Several elements can be derived from the definition of CSR. Businesses have other responsibilities apart from offering services and goods at the profit. Some of the responsibilities include participating in finding solutions to social problems beginning with the problems they create. The business’ stakeholders constitute more than shareholders. The operations of businesses also generate impacts beyond marketplace transactions. Further, businesses serve a broader category of human values beyond focusing on economic values (Terris, 2005).
The main idea behind CSR is that corporations and society are an intertwined entity. Businesses are expected to be socially responsible because they are moral actors within the society. Businesses are also regarded as institution and organization in the society. Three Corporate Social Responsibility principles apply on business by regarding them as an individuals, organization, and institution. They include the principle of managerial discretion, public responsibility, and legitimacy (Popa & Salanta, 2014).
The principle of public responsibility places a responsibility on businesses for consequences resulting from their involvement with society. This means that a business has a responsibility to problems related to their interests and activities. The businesses should, therefore, solve the negative consequences they create to the society. Different businesses have different impacts on the resources of the society, hence, have varying social responsibilities. The principle emphasizes the relationship of each business to its distinct political, social and ethical environment (Terris, 2005).
The principle of legitimacy states that the society grants power and legitimacy to businesses. The businesses in return appropriately use the power or lose it if they do not use it. When a business achieves the legitimate functions and a level of relationship with the society, it is granted power. The principle focuses on the legal obligations of the business as a social institution. If the business does not meet the expectations, the society takes away the legitimacy or power.
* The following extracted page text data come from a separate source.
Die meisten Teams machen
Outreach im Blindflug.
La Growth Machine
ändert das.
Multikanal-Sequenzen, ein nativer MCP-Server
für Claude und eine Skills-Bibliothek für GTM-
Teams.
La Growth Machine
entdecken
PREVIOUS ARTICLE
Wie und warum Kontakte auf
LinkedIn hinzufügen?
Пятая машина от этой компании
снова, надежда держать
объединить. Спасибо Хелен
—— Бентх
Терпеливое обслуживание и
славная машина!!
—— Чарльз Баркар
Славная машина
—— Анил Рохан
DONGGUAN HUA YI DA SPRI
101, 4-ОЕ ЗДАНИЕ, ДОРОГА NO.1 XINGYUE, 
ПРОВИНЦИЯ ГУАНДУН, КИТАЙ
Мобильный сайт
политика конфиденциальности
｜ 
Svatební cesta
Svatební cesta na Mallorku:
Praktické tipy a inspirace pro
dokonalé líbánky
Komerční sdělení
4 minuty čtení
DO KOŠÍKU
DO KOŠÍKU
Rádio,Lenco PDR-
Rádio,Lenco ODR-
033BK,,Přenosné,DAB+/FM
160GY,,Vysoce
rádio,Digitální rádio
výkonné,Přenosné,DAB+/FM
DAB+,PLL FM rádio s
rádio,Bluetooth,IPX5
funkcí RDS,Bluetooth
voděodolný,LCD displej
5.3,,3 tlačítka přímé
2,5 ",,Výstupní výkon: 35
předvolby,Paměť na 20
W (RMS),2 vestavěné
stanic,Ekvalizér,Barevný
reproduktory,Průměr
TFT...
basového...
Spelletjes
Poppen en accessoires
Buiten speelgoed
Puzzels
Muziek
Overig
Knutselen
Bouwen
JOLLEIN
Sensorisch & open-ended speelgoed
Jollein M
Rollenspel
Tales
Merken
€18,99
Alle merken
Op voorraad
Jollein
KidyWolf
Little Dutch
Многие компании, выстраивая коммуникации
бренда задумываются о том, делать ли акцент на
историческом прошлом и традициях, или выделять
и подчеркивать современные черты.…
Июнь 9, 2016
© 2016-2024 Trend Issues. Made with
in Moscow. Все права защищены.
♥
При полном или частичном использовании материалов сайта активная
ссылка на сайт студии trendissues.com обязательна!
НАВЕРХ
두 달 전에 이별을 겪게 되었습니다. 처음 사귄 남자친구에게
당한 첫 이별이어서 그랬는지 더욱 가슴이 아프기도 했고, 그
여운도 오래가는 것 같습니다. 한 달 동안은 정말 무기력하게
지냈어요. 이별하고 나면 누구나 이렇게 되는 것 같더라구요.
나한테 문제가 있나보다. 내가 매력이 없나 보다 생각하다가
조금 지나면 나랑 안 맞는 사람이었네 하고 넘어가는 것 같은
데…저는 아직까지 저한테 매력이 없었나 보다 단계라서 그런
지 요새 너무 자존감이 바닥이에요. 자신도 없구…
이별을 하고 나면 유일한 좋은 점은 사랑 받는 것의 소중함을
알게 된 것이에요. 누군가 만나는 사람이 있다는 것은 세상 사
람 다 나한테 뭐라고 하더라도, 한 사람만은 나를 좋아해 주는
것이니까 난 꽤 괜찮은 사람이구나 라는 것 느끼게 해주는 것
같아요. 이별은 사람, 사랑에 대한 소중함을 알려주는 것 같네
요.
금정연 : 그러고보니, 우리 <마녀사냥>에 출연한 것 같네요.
Managerial discretion implies that managers are moral actors required to exercise te discretion they have to achieve outcomes that are socially responsible. The discretion comes in because corporations do not expressly state the actions of managers regarding social responsibility. The level of implementing CSR depends on the individual with the responsibility, opportunities and choices to achieve the social responsibility of corporation.
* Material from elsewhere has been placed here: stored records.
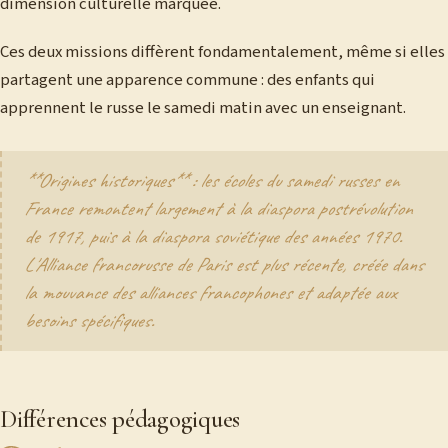
dimension culturelle marquée.
Ces deux missions diffèrent fondamentalement, même si elles
partagent une apparence commune : des enfants qui
apprennent le russe le samedi matin avec un enseignant.
**Origines historiques** : les écoles du samedi russes en
France remontent largement à la diaspora postrévolution
de 1917, puis à la diaspora soviétique des années 1970.
L'Alliance francorusse de Paris est plus récente, créée dans
la mouvance des alliances francophones et adaptée aux
besoins spécifiques.
Différences pédagogiques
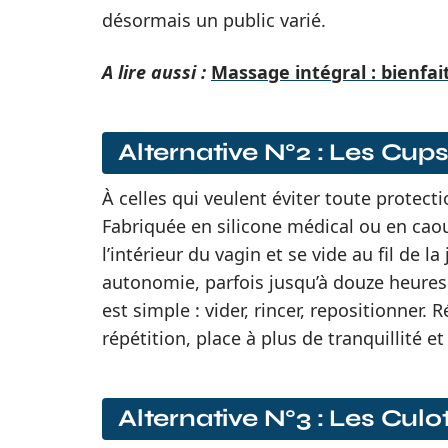
désormais un public varié.
A lire aussi :
Massage intégral : bienfait
Alternative N°2 : Les Cup
À celles qui veulent éviter toute protec
Fabriquée en silicone médical ou en caout
l’intérieur du vagin et se vide au fil de l
autonomie, parfois jusqu’à douze heures d
est simple : vider, rincer, repositionner. 
répétition, place à plus de tranquillité e
Alternative N°3 : Les Cul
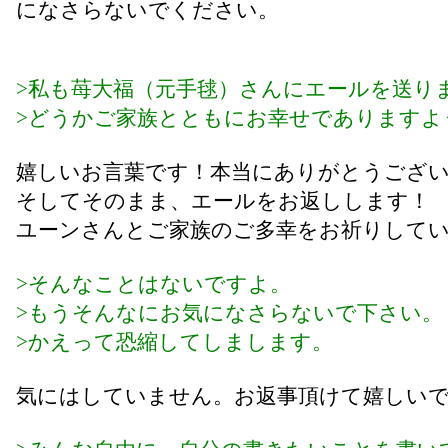
になさらないでください。
>私も苺大福（元手毬）さんにエールを送り
>どうかご家族とともにお幸せでありますよ
嬉しいお言葉です！本当にありがとうござ
そしてそのまま、エールをお返しします！
ユーンさんとご家族のご多幸をお祈りして
>そんなことはないですよ。
>もうそんなにお気になさらないで下さい。
>かえって恐縮してしまします。
気にはしていません。お返事頂けて嬉しい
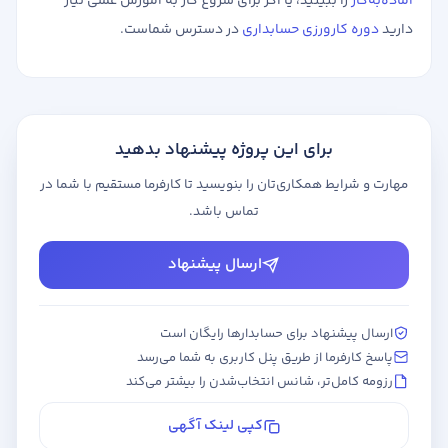
آماده‌به‌کار
را ببینید، یا اگر برای شروع کار به آموزش عملی نیاز
دارید
دوره کارورزی حسابداری
در دسترس شماست.
برای این پروژه پیشنهاد بدهید
مهارت و شرایط همکاری‌تان را بنویسید تا کارفرما مستقیم با شما در
تماس باشد.
ارسال پیشنهاد
ارسال پیشنهاد برای حسابدارها رایگان است
پاسخ کارفرما از طریق پنل کاربری به شما می‌رسد
رزومه کامل‌تر، شانس انتخاب‌شدن را بیشتر می‌کند
کپی لینک آگهی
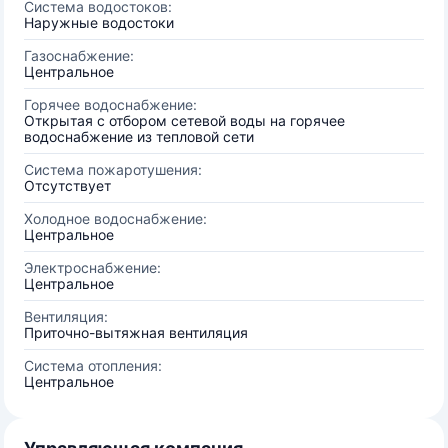
Система водостоков:
Наружные водостоки
Газоснабжение:
Центральное
Горячее водоснабжение:
Открытая с отбором сетевой воды на горячее
водоснабжение из тепловой сети
Система пожаротушения:
Отсутствует
Холодное водоснабжение:
Центральное
Электроснабжение:
Центральное
Вентиляция:
Приточно-вытяжная вентиляция
Система отопления:
Центральное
Corporate Social Irresponsibility
Corporate Social Irresponsibility is the failure of a business to meet the expectation of the society. The failure is presented when businesses behave in a way that is less ideal regarding the expected ethical commitments, legal obligations, and business practice. CSI is also exhibited as a poor response to environmental, social and economic factors (Terris, 2005). CSI is presented in various forms such as environmental degradation, bribery, corruption, and social injustice. The most frequently experienced examples of CSI include human rights violation, unfair and unequal treatment of employees, workplace discrimination, fraud, false product information, and damaging the environment. CSI is a dangerous practice for a business and should be avoided.